Not all websites are built the same

One of the biggest lessons I learned from the many months of teaching myself advanced web scraping techniques is the following:

Do not ever start writing a new spider before thoroughly inspecting your target website's (1) HTML page code/structure and (2) Network Activity.

Not only can you find yourself lost or scraping lines of code over and over again, but you can potentially save yourself a lot of unnecessary work, period.

After scraping several websites, you'll begin noticing that each website falls to one of several categories, which are listed in order of complexity (i.e., simple to complex):

  • Data is loaded from a [publicly accessible] JSON API
  • Content is present in HTML from the web page's initial load similar to the average web page visited.
  • Data is loaded dynmically from an inaccessible API source, which requires either pre-rendering JavaScript or using a headless browser.

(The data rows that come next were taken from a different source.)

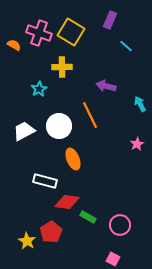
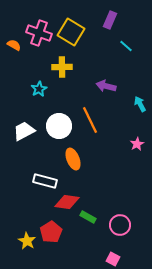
orange line: moved 5 px down
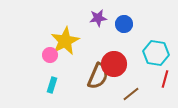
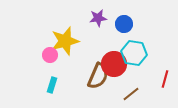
yellow star: rotated 12 degrees clockwise
cyan hexagon: moved 22 px left
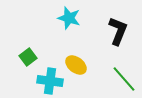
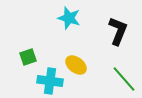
green square: rotated 18 degrees clockwise
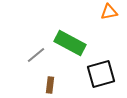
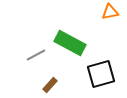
orange triangle: moved 1 px right
gray line: rotated 12 degrees clockwise
brown rectangle: rotated 35 degrees clockwise
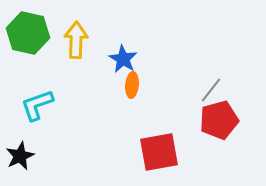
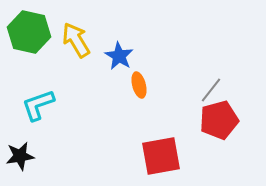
green hexagon: moved 1 px right, 1 px up
yellow arrow: rotated 33 degrees counterclockwise
blue star: moved 4 px left, 3 px up
orange ellipse: moved 7 px right; rotated 20 degrees counterclockwise
cyan L-shape: moved 1 px right
red square: moved 2 px right, 4 px down
black star: rotated 16 degrees clockwise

This is where additional libraries, like scrapy-splash and scrapy-playwright, become crucial to get your spider working.

Closing remarks

Scrapy is an amazing framework that I strongly encourage you trying out and learn for yourself. If you have any experience building web applications, learning how to scrape a website (even your own!) will give you a completely different perspective on, well, just about everything.

Finally, while I am not affiliated with Zyte, I have been following them for several years now, and I am excited to try out their new Zyte API service. This service can greatly reduce the amount of bans and increase quality of structured data extracted at a decent price.